Our View: Fix payday lender symptoms, then causes

From the Wausau Daily Herald (6/28/09)

We recently editorialized in favor of proposed new limits on payday lenders, those storefront lenders that give short-term cash loans mostly to people who live paycheck-to-paycheck.

We haven’t changed our minds. Wisconsin’s Predatory Lending Consumer Protection Act, which would cap interest rates for consumer loans at 36 percent annually, should be made law.

After our last editorial was published, we had the opportunity to speak to Erin Kreuger, the executive director of the Wisconsin Deferred Deposit Association, a trade group representing the lenders. Some of Kreuger’s information and arguments are worth discussing.

For one thing, it is the view of Kreuger’s group that the 36 percent interest rate cap would for all practical purposes serve as a ban on these businesses. Rather than precipitating a trickle of store closures at the margins, what we would see would be a wave of closures beginning the day after the law took effect, she said.

For those of us who regard payday lending as predatory, this is more a feature than a bug. But it is worth being honest about what the bill’s impact would be.

Kreuger also argued that since the lenders make short-term loans, it is unfair to characterize the loans using calculations of annual percentage rates. The APR may clock in at 525 percent for a typical payday loan, but all that means is that the product is not designed with a year’s worth of fees in mind, and APR is not a fair measure of what is being charged, she said.

Well, OK. But however you define it, a $20 fee on a $100 loan seems awfully high.

“For individuals who are cash-strapped or who need (a short-term loan),” Kreuger said, “some use bouncing checks as a method of convenience lending. There’s a fee applied to that, and that’s something they’re willing to pay for.”

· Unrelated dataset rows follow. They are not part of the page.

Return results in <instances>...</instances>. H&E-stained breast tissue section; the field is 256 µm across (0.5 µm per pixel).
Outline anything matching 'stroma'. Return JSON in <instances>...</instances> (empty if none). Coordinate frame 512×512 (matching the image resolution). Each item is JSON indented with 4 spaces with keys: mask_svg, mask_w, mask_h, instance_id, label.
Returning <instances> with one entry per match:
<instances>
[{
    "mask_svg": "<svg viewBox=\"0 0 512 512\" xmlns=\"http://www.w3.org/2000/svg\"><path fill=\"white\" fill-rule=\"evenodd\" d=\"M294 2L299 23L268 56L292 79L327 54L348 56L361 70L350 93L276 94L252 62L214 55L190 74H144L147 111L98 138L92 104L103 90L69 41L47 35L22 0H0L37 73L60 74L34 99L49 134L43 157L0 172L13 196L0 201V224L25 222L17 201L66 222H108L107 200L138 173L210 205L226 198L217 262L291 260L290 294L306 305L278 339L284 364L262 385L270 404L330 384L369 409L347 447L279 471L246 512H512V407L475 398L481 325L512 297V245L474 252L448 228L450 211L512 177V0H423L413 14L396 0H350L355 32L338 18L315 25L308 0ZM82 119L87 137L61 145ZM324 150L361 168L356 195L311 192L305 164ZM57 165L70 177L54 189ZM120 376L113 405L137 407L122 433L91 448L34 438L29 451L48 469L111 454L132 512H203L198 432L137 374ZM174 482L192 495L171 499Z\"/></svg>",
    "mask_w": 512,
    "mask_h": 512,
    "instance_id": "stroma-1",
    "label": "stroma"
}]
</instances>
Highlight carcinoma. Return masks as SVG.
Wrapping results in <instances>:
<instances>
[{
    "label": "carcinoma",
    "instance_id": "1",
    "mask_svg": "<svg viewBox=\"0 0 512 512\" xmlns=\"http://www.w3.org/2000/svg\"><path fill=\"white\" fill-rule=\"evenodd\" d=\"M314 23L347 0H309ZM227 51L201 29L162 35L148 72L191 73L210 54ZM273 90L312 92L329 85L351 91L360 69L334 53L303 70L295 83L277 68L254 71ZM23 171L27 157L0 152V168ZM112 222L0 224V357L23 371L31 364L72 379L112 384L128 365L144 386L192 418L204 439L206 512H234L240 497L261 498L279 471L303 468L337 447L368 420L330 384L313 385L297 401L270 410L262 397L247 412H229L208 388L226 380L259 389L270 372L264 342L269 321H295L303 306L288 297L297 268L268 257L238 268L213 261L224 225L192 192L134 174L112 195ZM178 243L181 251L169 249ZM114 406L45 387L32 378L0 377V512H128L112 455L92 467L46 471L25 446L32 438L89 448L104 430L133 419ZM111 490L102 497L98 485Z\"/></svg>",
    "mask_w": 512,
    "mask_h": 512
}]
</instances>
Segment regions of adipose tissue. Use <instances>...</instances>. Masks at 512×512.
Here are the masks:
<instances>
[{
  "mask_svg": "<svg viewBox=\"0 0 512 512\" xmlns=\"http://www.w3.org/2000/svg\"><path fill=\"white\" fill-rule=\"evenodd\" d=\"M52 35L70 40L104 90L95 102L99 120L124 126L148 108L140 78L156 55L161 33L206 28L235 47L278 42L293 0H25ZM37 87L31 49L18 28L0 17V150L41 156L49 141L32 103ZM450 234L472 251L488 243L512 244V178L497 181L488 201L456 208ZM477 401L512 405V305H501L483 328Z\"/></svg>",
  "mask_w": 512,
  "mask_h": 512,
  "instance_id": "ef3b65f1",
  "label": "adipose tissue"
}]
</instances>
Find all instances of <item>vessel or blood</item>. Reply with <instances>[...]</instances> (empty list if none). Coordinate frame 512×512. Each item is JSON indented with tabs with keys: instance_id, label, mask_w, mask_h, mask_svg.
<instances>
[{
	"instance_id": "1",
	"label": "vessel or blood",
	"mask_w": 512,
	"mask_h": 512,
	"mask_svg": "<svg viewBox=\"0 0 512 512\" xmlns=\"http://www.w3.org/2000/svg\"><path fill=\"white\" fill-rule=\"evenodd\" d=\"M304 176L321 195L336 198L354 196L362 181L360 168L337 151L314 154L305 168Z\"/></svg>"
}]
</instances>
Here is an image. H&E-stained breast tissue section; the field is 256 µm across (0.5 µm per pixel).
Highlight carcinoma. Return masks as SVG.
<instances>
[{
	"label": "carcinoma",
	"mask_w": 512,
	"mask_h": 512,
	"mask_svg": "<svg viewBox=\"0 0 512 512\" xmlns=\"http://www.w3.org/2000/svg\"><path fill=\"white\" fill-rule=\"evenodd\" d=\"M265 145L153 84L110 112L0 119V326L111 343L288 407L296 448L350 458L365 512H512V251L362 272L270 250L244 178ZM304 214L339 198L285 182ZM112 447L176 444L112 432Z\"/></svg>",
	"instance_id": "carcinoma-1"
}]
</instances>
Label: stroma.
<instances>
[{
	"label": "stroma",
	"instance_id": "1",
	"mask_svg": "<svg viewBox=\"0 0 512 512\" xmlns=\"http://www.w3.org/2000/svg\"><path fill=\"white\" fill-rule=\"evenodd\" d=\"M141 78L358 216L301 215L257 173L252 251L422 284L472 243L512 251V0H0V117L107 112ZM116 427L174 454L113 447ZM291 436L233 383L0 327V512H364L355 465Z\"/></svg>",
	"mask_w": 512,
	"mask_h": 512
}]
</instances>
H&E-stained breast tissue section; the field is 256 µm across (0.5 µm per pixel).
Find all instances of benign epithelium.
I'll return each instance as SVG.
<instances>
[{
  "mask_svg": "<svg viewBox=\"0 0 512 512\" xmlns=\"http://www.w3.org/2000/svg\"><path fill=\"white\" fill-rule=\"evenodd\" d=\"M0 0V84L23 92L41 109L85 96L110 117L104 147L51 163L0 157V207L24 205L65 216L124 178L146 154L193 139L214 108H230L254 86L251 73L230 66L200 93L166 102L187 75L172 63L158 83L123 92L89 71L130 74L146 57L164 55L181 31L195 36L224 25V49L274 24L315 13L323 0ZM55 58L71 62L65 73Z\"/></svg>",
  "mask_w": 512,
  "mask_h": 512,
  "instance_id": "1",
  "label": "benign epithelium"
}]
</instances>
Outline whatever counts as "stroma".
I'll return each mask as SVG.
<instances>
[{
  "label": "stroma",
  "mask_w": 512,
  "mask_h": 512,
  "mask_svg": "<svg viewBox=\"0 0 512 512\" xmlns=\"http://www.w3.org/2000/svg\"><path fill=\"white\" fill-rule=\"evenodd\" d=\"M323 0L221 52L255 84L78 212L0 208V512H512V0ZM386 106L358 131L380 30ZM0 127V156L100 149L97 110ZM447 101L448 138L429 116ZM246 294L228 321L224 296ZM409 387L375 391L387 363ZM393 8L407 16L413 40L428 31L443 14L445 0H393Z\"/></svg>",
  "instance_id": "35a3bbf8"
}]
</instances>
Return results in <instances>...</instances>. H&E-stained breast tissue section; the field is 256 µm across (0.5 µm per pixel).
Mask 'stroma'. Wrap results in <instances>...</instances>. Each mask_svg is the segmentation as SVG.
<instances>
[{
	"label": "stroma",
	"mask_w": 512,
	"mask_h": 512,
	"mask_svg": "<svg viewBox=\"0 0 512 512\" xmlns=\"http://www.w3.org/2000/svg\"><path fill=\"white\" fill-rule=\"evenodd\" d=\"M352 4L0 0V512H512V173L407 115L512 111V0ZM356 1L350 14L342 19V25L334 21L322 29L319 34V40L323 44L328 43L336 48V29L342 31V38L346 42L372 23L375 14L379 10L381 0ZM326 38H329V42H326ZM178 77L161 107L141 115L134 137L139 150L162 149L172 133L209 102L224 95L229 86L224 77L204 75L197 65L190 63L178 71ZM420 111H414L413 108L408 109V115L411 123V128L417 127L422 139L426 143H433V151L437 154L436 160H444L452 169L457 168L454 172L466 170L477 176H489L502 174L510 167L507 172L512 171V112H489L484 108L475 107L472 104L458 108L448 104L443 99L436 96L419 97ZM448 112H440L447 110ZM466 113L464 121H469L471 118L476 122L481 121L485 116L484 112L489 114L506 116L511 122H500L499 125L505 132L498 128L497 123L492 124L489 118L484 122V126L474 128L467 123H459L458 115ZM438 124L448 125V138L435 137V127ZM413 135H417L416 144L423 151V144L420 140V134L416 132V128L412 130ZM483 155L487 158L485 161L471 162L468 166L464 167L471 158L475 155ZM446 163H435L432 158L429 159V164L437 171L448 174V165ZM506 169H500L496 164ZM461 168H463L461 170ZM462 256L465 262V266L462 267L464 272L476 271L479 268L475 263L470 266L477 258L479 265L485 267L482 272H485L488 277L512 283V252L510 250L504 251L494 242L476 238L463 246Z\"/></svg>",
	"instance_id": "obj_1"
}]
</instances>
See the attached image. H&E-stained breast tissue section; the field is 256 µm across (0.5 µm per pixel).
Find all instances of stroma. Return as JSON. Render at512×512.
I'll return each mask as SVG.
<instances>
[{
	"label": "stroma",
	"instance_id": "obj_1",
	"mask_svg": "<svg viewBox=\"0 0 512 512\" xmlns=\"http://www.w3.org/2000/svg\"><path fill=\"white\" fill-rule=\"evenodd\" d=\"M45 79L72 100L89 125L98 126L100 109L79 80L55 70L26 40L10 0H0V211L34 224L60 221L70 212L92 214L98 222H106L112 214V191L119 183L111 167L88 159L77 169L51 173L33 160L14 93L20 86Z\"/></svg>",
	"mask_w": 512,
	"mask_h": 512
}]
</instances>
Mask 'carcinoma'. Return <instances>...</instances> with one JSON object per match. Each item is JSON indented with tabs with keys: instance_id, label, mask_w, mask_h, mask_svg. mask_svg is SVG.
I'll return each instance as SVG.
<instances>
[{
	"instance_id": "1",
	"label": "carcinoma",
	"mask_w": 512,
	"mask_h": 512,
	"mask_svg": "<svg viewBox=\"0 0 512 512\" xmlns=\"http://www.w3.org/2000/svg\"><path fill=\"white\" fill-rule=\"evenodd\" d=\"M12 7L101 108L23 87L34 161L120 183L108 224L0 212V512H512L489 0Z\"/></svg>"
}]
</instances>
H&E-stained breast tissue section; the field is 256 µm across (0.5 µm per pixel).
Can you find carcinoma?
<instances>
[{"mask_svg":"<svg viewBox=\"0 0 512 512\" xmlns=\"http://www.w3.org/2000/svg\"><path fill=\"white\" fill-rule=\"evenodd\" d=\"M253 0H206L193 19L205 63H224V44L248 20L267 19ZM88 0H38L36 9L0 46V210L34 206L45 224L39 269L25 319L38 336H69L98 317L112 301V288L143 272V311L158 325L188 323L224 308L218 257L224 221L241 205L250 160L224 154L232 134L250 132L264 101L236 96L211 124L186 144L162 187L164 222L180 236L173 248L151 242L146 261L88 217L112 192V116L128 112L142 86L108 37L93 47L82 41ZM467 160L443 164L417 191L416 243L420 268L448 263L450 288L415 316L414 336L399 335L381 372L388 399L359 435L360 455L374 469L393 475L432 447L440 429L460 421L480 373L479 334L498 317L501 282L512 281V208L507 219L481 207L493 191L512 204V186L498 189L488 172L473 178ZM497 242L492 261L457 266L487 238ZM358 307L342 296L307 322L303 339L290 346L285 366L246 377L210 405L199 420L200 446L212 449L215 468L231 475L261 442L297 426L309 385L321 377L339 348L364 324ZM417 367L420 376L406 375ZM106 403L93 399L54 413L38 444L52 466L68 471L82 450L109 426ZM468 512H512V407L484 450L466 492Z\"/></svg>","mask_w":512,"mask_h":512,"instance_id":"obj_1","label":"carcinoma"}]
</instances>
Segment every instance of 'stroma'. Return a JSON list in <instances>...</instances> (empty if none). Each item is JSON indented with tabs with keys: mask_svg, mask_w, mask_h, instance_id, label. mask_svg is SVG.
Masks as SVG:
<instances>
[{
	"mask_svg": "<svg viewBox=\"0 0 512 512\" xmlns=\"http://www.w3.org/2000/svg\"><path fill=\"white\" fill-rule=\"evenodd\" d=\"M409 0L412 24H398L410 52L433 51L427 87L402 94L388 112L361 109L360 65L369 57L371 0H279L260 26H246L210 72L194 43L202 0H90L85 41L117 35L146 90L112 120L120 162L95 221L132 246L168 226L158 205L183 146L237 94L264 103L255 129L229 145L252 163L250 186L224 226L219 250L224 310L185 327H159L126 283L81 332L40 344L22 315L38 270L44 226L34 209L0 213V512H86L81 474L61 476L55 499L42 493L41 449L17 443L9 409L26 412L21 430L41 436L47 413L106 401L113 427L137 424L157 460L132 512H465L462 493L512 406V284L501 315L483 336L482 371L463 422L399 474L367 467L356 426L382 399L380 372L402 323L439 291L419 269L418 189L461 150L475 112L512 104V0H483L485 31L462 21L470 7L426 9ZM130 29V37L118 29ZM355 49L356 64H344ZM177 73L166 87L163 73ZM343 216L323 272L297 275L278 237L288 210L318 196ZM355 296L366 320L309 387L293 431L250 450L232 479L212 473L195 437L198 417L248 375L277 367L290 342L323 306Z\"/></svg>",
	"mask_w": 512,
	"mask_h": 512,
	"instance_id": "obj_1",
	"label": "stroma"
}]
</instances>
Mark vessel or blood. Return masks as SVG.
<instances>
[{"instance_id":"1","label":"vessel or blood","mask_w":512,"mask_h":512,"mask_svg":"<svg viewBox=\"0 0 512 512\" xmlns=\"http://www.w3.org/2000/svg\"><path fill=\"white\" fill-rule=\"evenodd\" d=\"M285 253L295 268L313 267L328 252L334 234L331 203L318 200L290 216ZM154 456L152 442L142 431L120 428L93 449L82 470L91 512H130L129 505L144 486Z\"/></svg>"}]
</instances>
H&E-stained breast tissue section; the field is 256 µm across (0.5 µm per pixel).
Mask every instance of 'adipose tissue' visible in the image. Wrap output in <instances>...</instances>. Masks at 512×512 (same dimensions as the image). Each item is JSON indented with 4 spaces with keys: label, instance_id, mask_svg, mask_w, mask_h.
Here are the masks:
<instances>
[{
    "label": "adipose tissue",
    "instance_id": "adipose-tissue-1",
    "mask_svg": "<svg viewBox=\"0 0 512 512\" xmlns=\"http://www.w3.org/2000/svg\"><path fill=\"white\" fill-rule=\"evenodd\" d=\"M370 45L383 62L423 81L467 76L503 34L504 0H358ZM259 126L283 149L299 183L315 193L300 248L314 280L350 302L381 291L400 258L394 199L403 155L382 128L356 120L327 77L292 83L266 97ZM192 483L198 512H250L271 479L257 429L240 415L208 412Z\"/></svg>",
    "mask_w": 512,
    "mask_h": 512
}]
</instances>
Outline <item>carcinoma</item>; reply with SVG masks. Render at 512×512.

Compared to fees for bouncing checks, Kreuger argued that payday loans could be a more rational option. This may be true. But it is odd to say that consumers must either choose outrageously high payday-lending fees or else outrageously high bounced-check fees. To the extent that consumers use bounced checks as a form of short-term loan, they shouldn’t. Rather than being an argument in favor of payday lenders, this is a symptom of the same problems, which is that many people do not live within their means.

This can happen for many reasons. While almost all households experience tight times, the great majority of consumers of payday loans are repeat users — meaning the payday lenders are not being used in a crisis, but as a normal way of managing their cash flow.

This can be a sign that someone is struggling, or living at the poverty level. Very often, though, it’s a sign of someone who doesn’t have the financial skills or the discipline to manage his or her cash flow.

There is some evidence to suggest that where payday loans are not available, consumers turn to other forms of credit. A 2008 study by an economist at the Federal Reserve Bank of New York that studied the effects of payday-lending interest-rate caps in Georgia and North Carolina found that bounced checks did increase.

It simply isn’t good enough, though, to argue that payday loans are not the worst possible option for consumers short on cash. They are a symptom of a larger problem, that is true. But even a doctor will tell you that sometimes you have to treat the symptoms before you can treat the cause.